De agora.












Há coisas que implicam mesmo paciência. E não há volta a dar a isso. No caso das favas, é essa a palavra que me ocorre logo, imediata. Esse exercício de paciência começa no momento de as escolher. As vagens mais curtas, que são as que têm dentro as favas mais tenras, as mais pequenas. São essas as escolhidas. A primeira coordenada para que o resultado final seja leve, aromático, a corresponder ao espírito da Primavera. Depois disso, é sentarmo-nos, sem estarmos a pensar que temos de ir não sei para onde e irmos abrindo as vagens. A seguir, a parte do processo que implica mais paciência: retirar as cascas. Um dado que requer entrega e calma, mas que vale a pena. Porque é assim que sabemos que não vamos ter favas encarquilhadas e amarelas. Serão verdes. Por isso, para mim, a ideia fundamental do processo de cozinhar favas, é tomar conta desse verde.

----------

> _Tarefas propostas_:
a – No excerto sobre as favas, volte a escrever a passagem que começa em "Há coisas que" e termina em "conta desse verde.", trocando "paciência" por "persistência".
b – Responda, com base no excerto sobre as favas, às seguintes perguntas:
(i) Que vagens são escolhidas?
(ii) Qual é a parte do processo que implica mais paciência?
(iii) Qual é a ideia fundamental do processo de cozinhar favas, segundo o excerto?

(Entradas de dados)
----------

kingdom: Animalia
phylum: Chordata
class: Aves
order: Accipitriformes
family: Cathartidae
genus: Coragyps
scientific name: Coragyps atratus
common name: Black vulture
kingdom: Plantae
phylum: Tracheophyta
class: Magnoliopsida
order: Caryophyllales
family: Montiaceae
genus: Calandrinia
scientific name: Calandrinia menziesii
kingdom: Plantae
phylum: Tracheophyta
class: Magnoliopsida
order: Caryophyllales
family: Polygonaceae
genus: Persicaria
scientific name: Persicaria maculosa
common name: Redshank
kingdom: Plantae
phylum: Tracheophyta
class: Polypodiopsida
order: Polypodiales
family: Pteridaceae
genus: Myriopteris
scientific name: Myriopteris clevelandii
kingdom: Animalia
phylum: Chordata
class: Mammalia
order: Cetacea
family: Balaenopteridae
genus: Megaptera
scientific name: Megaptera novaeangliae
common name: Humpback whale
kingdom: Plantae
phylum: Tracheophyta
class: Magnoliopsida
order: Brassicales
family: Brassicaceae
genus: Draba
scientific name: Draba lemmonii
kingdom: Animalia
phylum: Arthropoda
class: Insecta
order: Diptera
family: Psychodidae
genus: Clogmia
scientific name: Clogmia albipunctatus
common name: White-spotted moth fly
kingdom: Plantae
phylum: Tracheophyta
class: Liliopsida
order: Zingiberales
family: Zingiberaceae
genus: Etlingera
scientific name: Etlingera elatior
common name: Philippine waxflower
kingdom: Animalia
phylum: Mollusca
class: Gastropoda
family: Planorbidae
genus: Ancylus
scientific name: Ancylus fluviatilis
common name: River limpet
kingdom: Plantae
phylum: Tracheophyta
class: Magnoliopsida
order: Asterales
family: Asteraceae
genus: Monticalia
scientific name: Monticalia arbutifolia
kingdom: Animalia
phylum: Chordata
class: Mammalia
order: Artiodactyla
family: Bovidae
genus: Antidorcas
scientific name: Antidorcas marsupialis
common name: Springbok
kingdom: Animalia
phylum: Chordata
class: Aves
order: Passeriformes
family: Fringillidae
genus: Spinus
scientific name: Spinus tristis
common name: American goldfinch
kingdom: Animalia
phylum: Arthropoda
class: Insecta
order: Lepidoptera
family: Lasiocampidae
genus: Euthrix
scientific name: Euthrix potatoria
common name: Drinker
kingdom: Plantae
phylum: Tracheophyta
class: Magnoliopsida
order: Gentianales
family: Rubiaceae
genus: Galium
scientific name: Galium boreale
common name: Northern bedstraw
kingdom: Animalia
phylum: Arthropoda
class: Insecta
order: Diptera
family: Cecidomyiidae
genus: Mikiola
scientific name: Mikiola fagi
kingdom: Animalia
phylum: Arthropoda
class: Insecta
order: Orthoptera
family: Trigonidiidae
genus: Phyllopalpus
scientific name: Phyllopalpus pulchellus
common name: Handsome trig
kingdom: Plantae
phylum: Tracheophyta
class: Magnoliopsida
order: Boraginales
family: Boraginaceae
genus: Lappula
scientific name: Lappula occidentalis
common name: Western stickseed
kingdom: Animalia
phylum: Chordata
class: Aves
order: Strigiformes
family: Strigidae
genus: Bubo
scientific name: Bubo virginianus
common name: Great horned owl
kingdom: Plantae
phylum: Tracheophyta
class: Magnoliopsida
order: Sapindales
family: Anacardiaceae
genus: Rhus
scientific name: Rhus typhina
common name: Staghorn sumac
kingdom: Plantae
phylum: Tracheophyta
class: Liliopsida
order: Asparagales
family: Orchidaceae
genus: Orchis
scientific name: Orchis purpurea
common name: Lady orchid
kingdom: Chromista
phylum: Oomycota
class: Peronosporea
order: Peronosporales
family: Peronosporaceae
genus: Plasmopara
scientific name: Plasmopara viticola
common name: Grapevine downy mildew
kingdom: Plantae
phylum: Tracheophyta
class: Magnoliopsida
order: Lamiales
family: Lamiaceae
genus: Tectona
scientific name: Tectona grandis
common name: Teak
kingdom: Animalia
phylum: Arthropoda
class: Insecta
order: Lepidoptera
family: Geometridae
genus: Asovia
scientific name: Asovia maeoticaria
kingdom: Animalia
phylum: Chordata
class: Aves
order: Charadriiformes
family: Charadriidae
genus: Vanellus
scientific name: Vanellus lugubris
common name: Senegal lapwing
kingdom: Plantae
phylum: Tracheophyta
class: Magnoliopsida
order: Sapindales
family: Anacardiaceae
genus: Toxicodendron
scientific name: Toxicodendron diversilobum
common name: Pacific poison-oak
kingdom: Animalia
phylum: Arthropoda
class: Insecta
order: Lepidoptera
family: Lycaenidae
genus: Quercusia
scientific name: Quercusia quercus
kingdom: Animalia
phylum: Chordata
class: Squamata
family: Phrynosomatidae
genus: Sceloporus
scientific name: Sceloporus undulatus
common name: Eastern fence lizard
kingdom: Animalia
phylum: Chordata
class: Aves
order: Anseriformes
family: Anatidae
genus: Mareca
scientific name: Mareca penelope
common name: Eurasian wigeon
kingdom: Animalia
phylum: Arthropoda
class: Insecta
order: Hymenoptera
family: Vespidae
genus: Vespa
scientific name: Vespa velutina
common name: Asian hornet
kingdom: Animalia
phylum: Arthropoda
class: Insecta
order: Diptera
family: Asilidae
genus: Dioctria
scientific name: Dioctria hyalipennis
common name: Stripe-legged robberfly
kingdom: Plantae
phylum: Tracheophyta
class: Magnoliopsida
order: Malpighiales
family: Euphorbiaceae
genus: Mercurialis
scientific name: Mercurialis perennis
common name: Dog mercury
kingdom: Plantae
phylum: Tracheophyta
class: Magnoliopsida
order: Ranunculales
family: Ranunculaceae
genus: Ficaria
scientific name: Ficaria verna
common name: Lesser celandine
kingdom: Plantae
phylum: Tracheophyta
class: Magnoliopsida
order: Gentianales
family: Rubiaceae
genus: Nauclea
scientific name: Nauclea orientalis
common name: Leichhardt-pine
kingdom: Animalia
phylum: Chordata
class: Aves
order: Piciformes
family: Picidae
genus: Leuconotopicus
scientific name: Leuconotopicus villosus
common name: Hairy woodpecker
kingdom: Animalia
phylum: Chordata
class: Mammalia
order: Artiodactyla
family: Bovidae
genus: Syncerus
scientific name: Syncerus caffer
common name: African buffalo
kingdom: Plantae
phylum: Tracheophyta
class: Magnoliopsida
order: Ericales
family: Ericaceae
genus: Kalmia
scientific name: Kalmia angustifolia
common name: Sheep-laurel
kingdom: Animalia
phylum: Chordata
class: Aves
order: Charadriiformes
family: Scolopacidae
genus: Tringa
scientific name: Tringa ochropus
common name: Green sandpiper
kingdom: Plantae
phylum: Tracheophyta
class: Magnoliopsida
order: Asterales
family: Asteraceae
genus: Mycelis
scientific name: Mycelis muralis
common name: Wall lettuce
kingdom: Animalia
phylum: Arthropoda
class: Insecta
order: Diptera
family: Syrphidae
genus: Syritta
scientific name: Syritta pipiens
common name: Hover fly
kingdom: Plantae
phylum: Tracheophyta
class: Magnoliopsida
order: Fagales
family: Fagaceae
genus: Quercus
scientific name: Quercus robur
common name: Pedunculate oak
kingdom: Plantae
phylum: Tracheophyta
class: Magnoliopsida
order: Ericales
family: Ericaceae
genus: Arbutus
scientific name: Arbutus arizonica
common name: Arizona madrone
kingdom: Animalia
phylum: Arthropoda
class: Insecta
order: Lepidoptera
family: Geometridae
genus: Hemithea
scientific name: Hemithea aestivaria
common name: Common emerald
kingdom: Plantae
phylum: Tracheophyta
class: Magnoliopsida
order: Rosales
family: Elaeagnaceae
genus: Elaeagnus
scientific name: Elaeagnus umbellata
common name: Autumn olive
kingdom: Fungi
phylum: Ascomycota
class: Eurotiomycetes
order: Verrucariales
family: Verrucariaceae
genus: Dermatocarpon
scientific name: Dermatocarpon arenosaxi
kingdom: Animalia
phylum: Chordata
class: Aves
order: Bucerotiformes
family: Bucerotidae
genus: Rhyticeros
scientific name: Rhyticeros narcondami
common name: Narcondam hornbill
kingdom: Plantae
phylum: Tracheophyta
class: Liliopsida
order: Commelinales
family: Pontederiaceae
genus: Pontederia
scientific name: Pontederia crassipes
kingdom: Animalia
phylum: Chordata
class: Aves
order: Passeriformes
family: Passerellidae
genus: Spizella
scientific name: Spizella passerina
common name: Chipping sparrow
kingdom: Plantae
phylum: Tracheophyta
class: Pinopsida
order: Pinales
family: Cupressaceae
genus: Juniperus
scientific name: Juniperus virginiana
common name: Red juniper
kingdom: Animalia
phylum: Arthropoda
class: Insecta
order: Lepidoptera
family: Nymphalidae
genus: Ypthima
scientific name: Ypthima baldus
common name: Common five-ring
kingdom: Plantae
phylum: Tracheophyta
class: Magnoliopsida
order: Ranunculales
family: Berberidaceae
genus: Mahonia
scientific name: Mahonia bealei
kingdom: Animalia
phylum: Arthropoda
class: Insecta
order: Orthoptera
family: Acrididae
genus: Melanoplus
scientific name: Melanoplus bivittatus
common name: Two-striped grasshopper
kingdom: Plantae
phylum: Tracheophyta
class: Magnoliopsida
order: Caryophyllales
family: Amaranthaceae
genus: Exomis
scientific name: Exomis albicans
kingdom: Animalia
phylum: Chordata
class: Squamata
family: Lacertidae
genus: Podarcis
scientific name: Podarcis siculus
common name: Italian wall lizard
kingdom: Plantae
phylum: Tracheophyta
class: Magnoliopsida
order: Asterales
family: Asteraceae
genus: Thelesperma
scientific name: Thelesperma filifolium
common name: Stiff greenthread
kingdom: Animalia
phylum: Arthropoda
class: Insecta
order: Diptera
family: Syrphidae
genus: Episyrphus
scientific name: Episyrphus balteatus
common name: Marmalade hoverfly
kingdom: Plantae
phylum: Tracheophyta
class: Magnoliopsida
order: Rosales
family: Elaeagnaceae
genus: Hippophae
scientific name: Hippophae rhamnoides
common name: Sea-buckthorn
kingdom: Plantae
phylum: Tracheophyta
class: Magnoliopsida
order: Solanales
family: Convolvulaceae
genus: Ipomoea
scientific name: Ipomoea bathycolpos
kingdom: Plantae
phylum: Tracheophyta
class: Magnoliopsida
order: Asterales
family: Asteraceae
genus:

----------

> _Respostas esperadas_:
a –
Há coisas que implicam mesmo persistência. E não há volta a dar a isso. No caso das favas, é essa a palavra que me ocorre logo, imediata. Esse exercício de persistência começa no momento de as escolher. As vagens mais curtas, que são as que têm dentro as favas mais tenras, as mais pequenas. São essas as escolhidas. A primeira coordenada para que o resultado final seja leve, aromático, a corresponder ao espírito da Primavera. Depois disso, é sentarmo-nos, sem estarmos a pensar que temos de ir não sei para onde e irmos abrindo as vagens. A seguir, a parte do processo que implica mais persistência: retirar as cascas. Um dado que requer entrega e calma, mas que vale a pena. Porque é assim que sabemos que não vamos ter favas encarquilhadas e amarelas. Serão verdes. Por isso, para mim, a ideia fundamental do processo de cozinhar favas, é tomar conta desse verde.

b –
(i) As vagens mais curtas, que têm dentro as favas mais tenras e mais pequenas.
(ii) Retirar as cascas.
(iii) Tomar conta do verde das favas.